SOURCE DOCUMENT:
Start of Block

Supreme Court, Special Term, New York County
Aug 31, 1983
121 Misc. 2d 54 (N.Y. Sup. Ct. 1983)

Opinion

August 31, 1983

Kassel, Hoffman, Neuwirth Geiger ( Joseph H. Einstein of counsel), for plaintiffs.

Parker, Chapin, Flattau Kimpl ( Joel Wolosky, Robert Carmen and Martin Bumin of counsel), for defendants.


A. ISSUE

Should the Empire State entertain multistate plaintiffs as a class act(ion)?

Whether a New York State court should take jurisdiction over a New York corporation's common stockholders' class action, if all other CPLR 901 prerequisites and CPLR 902 pragmatic considerations are met, where 48.5% shareholders owning 22% of the shares are nonresidents? Only the totality of factual circumstances, following precertification discovery will tell the full story of this corporate "takeover"!

B. FACTS

Plaintiffs move, under CPLR 902, for certification of this action as a class action upon behalf of 68% of the former common stockholders of Wells Management Corporation, whose shares were bought out by BIS, S.A. on or about January 20, 1978.

This is an action by former shareholders of Wells Management Corporation (Wells), an executive employment agency, to recover compensatory and punitive damages exceeding $1,250,000 for various breaches of fiduciary duty arising from the acceptance of a tender offer by defendant BIS, S.A. (BIS), a Delaware corporation, for the stock of Wells, a publicly traded over-the-counter New York corporation.

End of Block

EXCERPTED RECORDS:
Start of Block

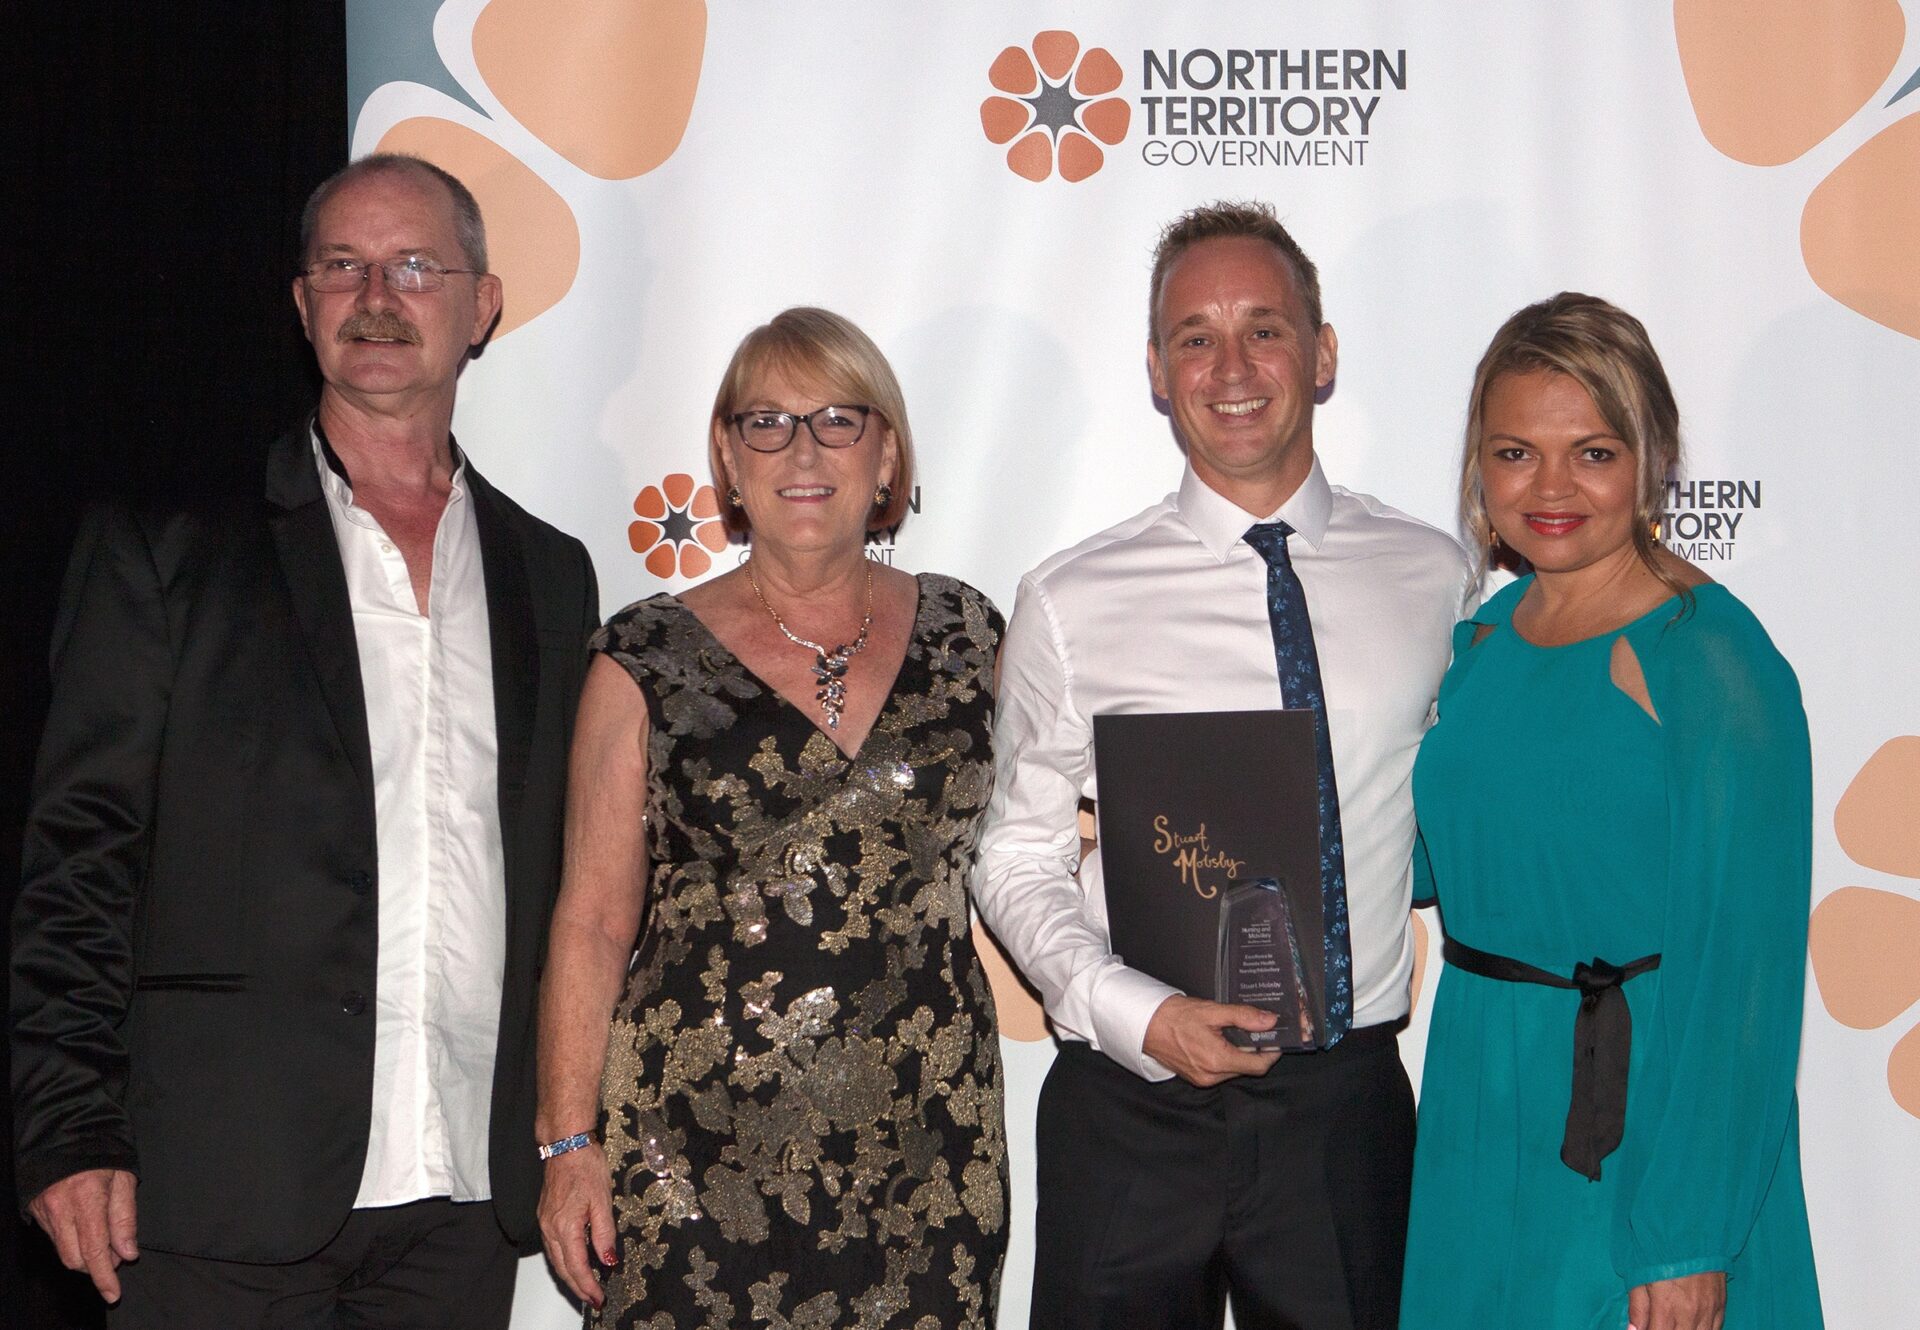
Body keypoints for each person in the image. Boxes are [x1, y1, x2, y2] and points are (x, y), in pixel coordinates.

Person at [9, 154, 599, 1327]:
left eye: (415, 265)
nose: (376, 295)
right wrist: (66, 1126)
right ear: (301, 303)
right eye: (343, 265)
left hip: (461, 1197)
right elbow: (79, 852)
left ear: (482, 305)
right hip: (218, 1189)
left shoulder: (549, 573)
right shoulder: (172, 538)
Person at [974, 200, 1471, 1330]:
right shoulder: (1072, 597)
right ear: (1157, 369)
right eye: (1195, 335)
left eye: (1266, 327)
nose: (1231, 365)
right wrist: (1130, 1011)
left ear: (1324, 350)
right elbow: (1015, 852)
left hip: (1342, 1107)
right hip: (1130, 1105)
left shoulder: (1434, 578)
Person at [534, 307, 1007, 1325]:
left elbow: (1044, 842)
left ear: (886, 457)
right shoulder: (642, 656)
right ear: (727, 455)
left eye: (839, 419)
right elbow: (592, 919)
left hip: (925, 1150)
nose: (802, 449)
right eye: (767, 422)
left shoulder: (972, 635)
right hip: (688, 1160)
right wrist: (569, 1142)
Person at [1399, 292, 1823, 1330]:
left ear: (1651, 457)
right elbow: (1424, 866)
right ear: (1479, 465)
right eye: (1514, 453)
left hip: (1644, 1123)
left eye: (1590, 452)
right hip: (1478, 1104)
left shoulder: (1712, 659)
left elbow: (1745, 973)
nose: (1549, 488)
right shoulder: (1482, 642)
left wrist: (1688, 1230)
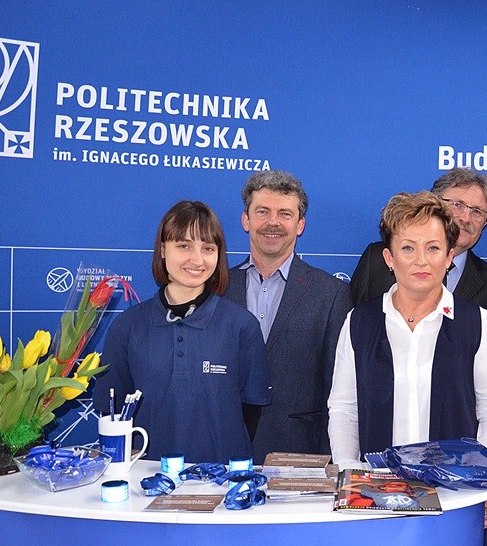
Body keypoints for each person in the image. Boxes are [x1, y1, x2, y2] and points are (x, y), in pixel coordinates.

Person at [327, 191, 487, 525]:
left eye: (433, 248)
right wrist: (351, 474)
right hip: (373, 496)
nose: (421, 260)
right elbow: (344, 408)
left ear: (449, 256)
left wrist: (482, 482)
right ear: (389, 257)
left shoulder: (476, 322)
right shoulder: (359, 322)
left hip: (455, 497)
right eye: (408, 248)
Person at [94, 201, 271, 464]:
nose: (197, 260)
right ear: (162, 250)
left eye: (208, 248)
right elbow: (112, 410)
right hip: (147, 478)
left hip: (222, 480)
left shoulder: (241, 325)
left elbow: (252, 409)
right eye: (184, 246)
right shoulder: (128, 327)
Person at [225, 170, 352, 461]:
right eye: (262, 212)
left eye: (284, 213)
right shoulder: (217, 288)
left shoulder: (331, 294)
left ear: (300, 224)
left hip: (300, 457)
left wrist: (329, 465)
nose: (273, 222)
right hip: (223, 454)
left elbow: (338, 392)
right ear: (246, 220)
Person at [349, 168, 487, 315]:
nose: (466, 218)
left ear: (485, 223)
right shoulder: (376, 260)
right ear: (435, 205)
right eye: (457, 205)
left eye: (477, 211)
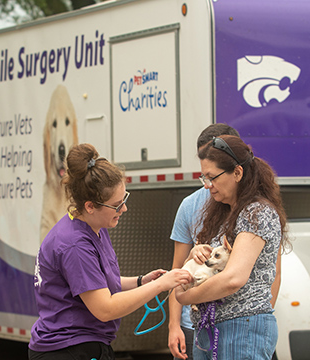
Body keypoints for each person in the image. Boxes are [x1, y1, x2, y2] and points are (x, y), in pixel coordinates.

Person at [28, 143, 192, 360]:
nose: (124, 208)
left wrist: (142, 281)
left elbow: (98, 282)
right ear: (90, 206)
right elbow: (105, 308)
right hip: (66, 349)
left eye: (124, 199)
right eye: (116, 205)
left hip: (83, 343)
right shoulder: (74, 245)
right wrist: (161, 284)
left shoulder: (94, 226)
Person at [175, 135, 289, 360]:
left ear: (237, 173)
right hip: (212, 327)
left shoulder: (257, 212)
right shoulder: (223, 213)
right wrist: (195, 254)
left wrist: (187, 297)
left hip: (241, 329)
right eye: (203, 177)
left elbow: (233, 278)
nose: (207, 185)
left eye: (212, 177)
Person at [168, 124, 240, 360]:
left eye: (213, 171)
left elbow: (274, 272)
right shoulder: (190, 205)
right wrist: (174, 326)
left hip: (237, 322)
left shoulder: (253, 208)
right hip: (196, 324)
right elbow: (176, 271)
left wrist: (257, 315)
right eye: (204, 173)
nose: (208, 182)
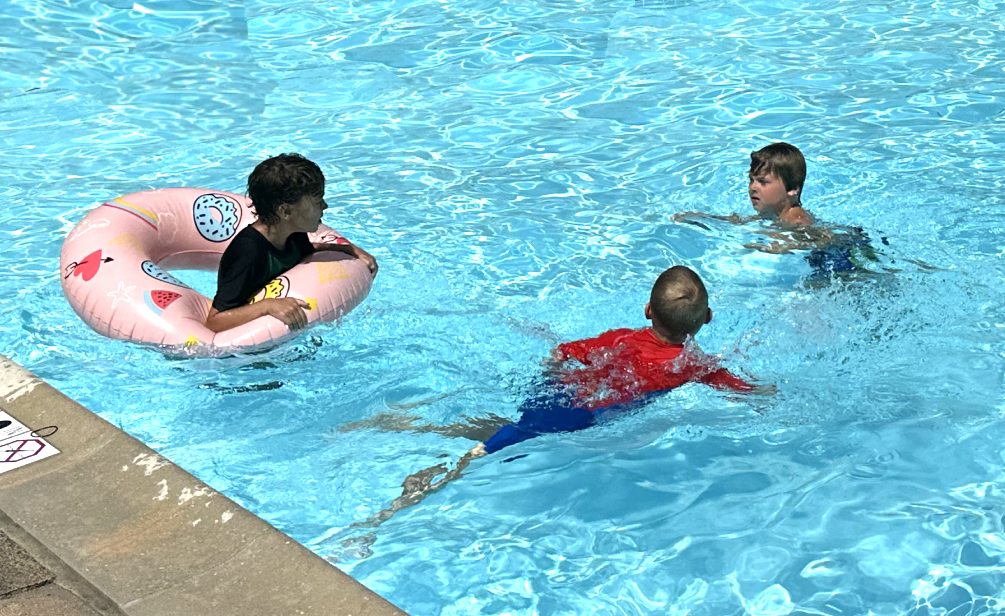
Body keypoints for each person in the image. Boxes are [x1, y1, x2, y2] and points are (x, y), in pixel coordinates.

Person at [347, 265, 766, 528]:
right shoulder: (695, 365)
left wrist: (555, 377)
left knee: (511, 427)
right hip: (579, 416)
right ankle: (382, 518)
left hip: (556, 389)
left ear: (646, 310)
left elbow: (561, 353)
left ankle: (402, 422)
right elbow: (749, 394)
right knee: (480, 454)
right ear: (707, 319)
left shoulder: (621, 336)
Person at [205, 153, 378, 333]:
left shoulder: (293, 233)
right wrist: (266, 306)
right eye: (318, 201)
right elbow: (215, 321)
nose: (325, 206)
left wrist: (350, 250)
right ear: (286, 211)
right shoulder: (248, 252)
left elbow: (309, 251)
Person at [674, 143, 881, 279]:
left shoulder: (798, 220)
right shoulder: (771, 215)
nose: (752, 187)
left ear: (792, 190)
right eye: (751, 180)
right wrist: (701, 219)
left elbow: (825, 238)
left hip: (841, 261)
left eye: (763, 182)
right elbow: (739, 221)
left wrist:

End of Block

ACTIVITY LIST:
1. Say whether each statement below agrees with the court opinion. Answer yes or no for each, and quote the words of the opinion that decide it.
(a) BIS, S.A. is a New York corporation.
(b) The plaintiffs seek damages of more than $1,250,000.
(c) Wells Management Corporation was an executive employment agency.
2. Reproduce the stretch of the court opinion from "Kassel, Hoffman, Neuwirth" through "a class act(ion)?".

WRITTEN ANSWERS:
1.
(a) No: "defendant BIS, S.A. (BIS), a Delaware corporation"
(b) Yes: "to recover compensatory and punitive damages exceeding $1,250,000"
(c) Yes: "Wells Management Corporation (Wells), an executive employment agency"

2.
Kassel, Hoffman, Neuwirth Geiger ( Joseph H. Einstein of counsel), for plaintiffs.

Parker, Chapin, Flattau Kimpl ( Joel Wolosky, Robert Carmen and Martin Bumin of counsel), for defendants.


A. ISSUE

Should the Empire State entertain multistate plaintiffs as a class act(ion)?